Input for this task:
==*==
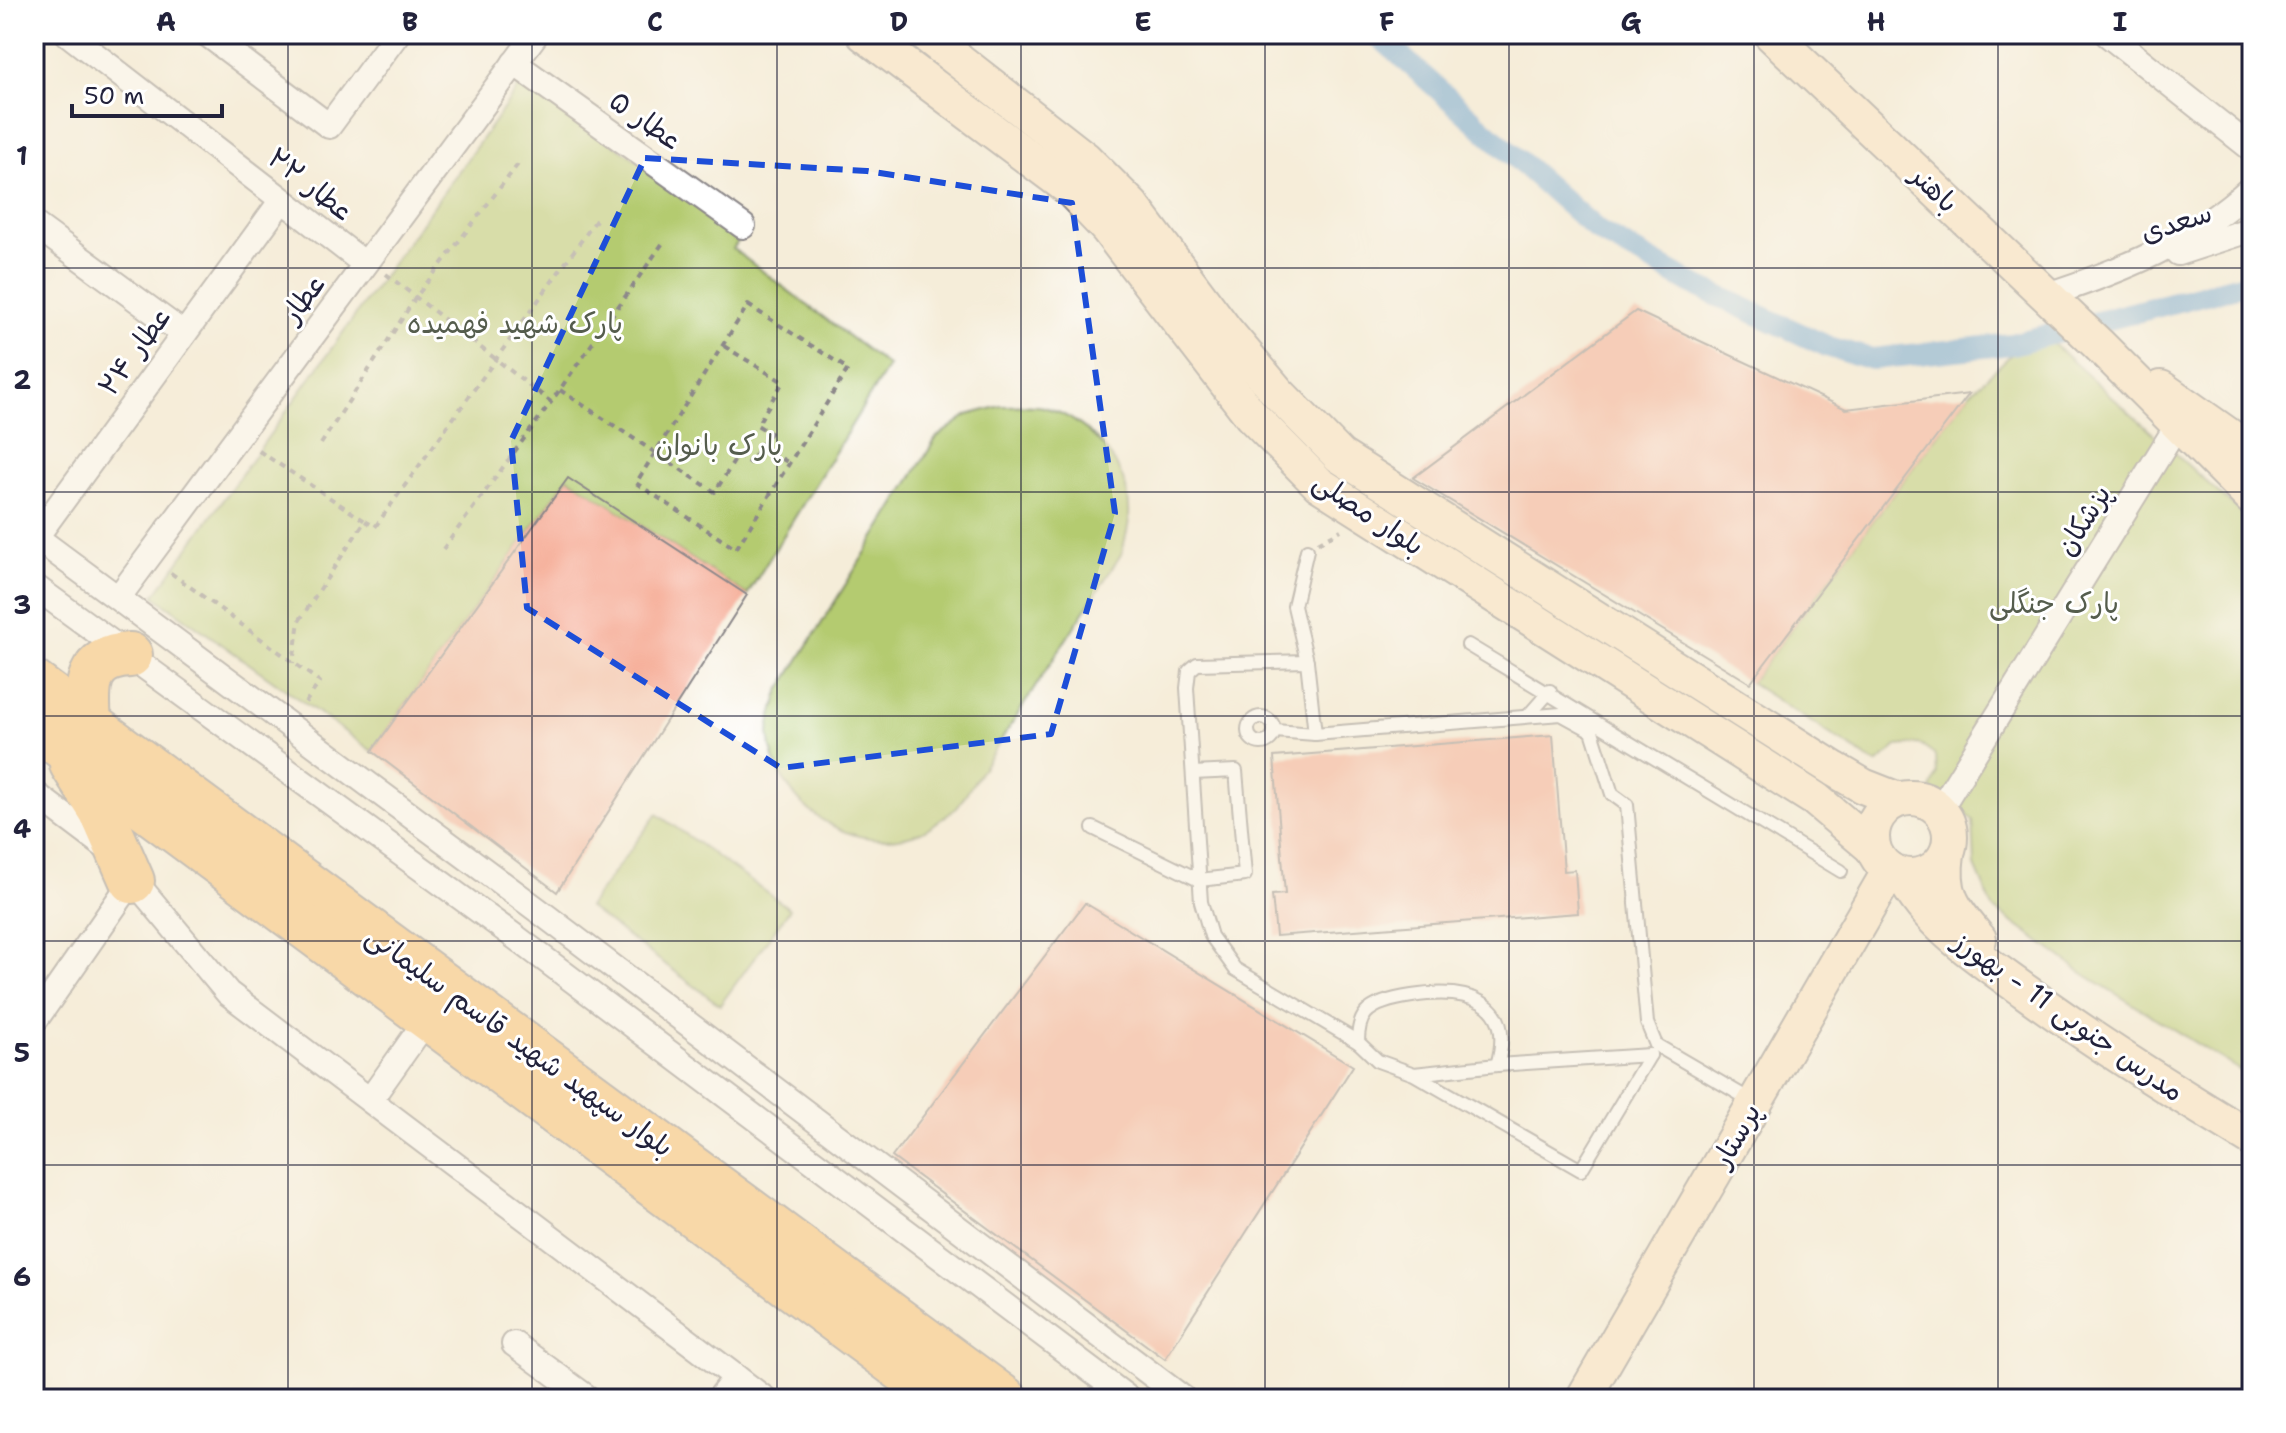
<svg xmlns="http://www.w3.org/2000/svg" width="2286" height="1433" viewBox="0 0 2286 1433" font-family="'Shantell Sans','Playpen Sans Arabic',sans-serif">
<rect width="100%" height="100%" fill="#fff"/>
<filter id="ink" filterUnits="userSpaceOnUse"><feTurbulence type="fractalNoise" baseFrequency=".0125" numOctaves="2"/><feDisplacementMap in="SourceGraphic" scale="16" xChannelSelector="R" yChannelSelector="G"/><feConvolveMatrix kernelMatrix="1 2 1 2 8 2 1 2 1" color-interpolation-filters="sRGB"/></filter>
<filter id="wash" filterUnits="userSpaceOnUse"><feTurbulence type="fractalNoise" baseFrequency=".006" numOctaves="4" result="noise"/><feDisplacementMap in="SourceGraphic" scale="32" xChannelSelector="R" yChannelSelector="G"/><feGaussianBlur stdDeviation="1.8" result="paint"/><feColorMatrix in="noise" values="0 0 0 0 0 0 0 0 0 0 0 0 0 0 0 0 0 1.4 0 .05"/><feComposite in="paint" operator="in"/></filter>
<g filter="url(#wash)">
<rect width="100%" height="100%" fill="#f5edd9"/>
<g fill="#b4cb6f" stroke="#6b7655" stroke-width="2">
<path d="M524 80 742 235 733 249 888 366 747 595 568 478 372 751 154 596Z"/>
<path d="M2050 341 2252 523V1078L2081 972 1993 908 1975 866 1973 820 1931 789 1937 775 1936 756 1919 744 1897 746 1877 764 1750 683 1969 394 2014 352Z"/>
<path d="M1001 406C1014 406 1031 404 1044 407 1089 420 1132 467 1129 517 1129 529 1124 541 1122 553L957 808C946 815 934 826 921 832 854 859 774 805 769 733 769 721 776 704 779 692L937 437 968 415Z"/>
<path d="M657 814 790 909 720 1005 588 907Z"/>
</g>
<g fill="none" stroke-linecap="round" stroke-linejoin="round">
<path stroke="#629fd3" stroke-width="22" d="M1376 34 1598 231 1690 283 1829 347 1872 359 2012 344 2252 282"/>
</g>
<g id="blocks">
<g fill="#f5a790">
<path d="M1636 311 1846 409 1969 394 1750 683 1413 478Z"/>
<path d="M568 478 747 595 557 892 372 751Z"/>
<path d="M1553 735 1564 871 1575 870 1578 913 1276 936 1272 895 1285 894 1274 757Z"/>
<path d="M1085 903 1353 1066 1165 1359 892 1157Z"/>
</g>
</g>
</g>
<g filter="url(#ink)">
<use href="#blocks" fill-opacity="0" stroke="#8c888a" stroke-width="2"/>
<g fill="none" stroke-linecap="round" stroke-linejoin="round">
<g stroke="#8c888a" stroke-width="16">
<g id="lane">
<path d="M1307 550 1294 606 1307 661 1315 734 1561 714 1592 731 1612 794 1627 805 1647 1023 1656 1045 1752 1101"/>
<path d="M1468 645 1841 871"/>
<path d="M1307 661 1197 664 1189 671 1187 688 1201 902 1211 936 1235 969 1358 1042"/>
<path d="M1528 716 1550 691"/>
<circle cx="1261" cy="730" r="13"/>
<path d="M1275 731 1315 734"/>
<path d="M1093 828 1199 880 1245 875 1236 771 1193 773"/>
<path d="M1497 1065 1650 1055"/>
<path d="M1414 1074 1497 1065C1517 998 1464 988 1412 996 1398 998 1376 1002 1366 1013 1359 1021 1358 1032 1358 1042L1378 1061 1414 1074 1581 1170 1650 1055"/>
</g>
</g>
<g stroke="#8c888a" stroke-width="28">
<g id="street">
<path d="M68 34 365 264"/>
<path d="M207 34 329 126 397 34"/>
<path d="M2107 34 2252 149"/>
<path d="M514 63 743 226"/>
<path d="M34 224 184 334"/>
<path d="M2178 253 2252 229"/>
<path d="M2047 295C2124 270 2191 243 2252 187"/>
<path d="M34 536 539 911 1184 1399"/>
<path d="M36 537 282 200"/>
<path d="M34 586 518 939 1129 1399"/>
<path d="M118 598 536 34"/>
<path d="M34 793 107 848 228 993 765 1399"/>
<path d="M1940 809 2177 426"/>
<path d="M34 1022 132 881"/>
<path d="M370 1100 428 1018"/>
<path d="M514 1344 589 1399"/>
<path d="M719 1399 736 1377"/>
</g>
</g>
<g stroke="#8c888a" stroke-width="38">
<g id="secondary">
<path d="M864 34 1069 188 1107 228 1251 415 1319 484 1815 799 1873 848"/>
<path d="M925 34 1085 159 1132 206 1225 330 1278 393 1340 456 1834 769 1863 786 1896 799"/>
<path d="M1771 34 2098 344 2252 498"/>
<path d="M2161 388 2252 452"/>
<circle cx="1911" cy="837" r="39"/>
<path d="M1947 853C1941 895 1953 908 1979 939"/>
<path d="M1903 876C1930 927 1979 958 2026 992 2099 1045 2175 1092 2252 1139"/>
<path d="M1583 1399 1890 870"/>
</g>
</g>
<g stroke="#8c888a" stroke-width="48">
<g id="highway">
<path d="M34 683 1005 1399"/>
<path d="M89 722C86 686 86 657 130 655"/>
<path d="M34 726 942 1399"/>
<path d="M72 764 101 810 132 881"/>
</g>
</g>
<g stroke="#8c888a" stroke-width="4" stroke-dasharray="6 6" stroke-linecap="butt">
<path d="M386 274 551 402 665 240"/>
<path d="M748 305 848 369 736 549 636 483Z"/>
<path d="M560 390 715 492 738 455 750 463 770 433 757 425 783 382 722 345"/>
<path d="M321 444 416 297 519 163"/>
<path d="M761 446 789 463"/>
<path d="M259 451 365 521 299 621 293 663"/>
<path d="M365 521 375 527 599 216"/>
<path d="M1318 543 1341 530"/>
<path d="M443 549 551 402"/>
<path d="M171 573 320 682 302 707"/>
</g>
<use href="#lane" stroke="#fff" stroke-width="12"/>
<use href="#street" stroke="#fff" stroke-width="24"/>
<use href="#secondary" stroke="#fde5c5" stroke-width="34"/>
<use href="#highway" stroke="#fabe6d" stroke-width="44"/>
</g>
</g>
<path d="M0 0H2286V1433H0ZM645 158 867 171 1072 203 1115 513 1051 734 781 768 527 608 511 441Z" fill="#f5edd9" fill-opacity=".55" fill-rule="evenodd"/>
<path fill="none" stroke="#1d4ed8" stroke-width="6" stroke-dasharray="16 10" stroke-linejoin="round" d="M645 158 867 171 1072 203 1115 513 1051 734 781 768 527 608 511 441Z"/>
<path fill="none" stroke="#22223b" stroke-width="2" stroke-opacity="0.55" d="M288 34V1399M532 34V1399M777 34V1399M1021 34V1399M1265 34V1399M1509 34V1399M1754 34V1399M1998 34V1399M34 268H2252M34 492H2252M34 716H2252M34 941H2252M34 1165H2252"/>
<g text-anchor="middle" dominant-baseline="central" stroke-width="6" stroke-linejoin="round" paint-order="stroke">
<g font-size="28" fill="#22223b" stroke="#fff">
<text transform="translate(646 120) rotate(35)">عطار ۵</text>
<text transform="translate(311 184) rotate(38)">عطار ۲۲</text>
<text transform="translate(1935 189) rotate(44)">باهنر</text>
<text transform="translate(2176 222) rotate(-18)">سعدی</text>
<text transform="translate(303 298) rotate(-53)">عطار</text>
<text transform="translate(134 351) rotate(-54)">عطار ۲۴</text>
<text transform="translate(1369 513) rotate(34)">بلوار مصلی</text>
<text transform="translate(2083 520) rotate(-58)">پزشکان</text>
<text transform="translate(2069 1016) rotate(35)">مدرس جنوبی 11 - بهورز</text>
<text transform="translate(520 1041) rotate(36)">بلوار سپهبد شهید قاسم سلیمانی</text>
<text transform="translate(1736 1135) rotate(-60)">پرستار</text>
</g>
<g font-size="28" fill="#555d4d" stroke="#fff">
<text x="515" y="323">پارک شهید فهمیده</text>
<text x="719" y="445">پارک بانوان</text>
<text x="2054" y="603">پارک جنگلی</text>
</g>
</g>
<rect width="2286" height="1433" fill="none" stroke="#fff" stroke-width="88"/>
<path d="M72 104v12h150v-12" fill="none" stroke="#22223b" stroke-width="4"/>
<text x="84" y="104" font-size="24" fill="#22223b" stroke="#ffffff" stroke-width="6" paint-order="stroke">50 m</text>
<rect x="44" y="44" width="2198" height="1345" fill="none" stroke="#22223b" stroke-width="3"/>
<g font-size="26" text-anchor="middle" font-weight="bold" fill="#22223b">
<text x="166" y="31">A</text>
<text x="410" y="31">B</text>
<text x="655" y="31">C</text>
<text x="899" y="31">D</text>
<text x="1143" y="31">E</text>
<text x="1387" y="31">F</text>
<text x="1631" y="31">G</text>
<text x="1876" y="31">H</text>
<text x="2120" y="31">I</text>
<text x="22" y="165">1</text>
<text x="22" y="389">2</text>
<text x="22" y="614">3</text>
<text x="22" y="838">4</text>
<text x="22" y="1062">5</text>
<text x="22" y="1286">6</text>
</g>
</svg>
==*==
Task: State, as a number only, how many lines in the entries include "wash".

Solution below: 2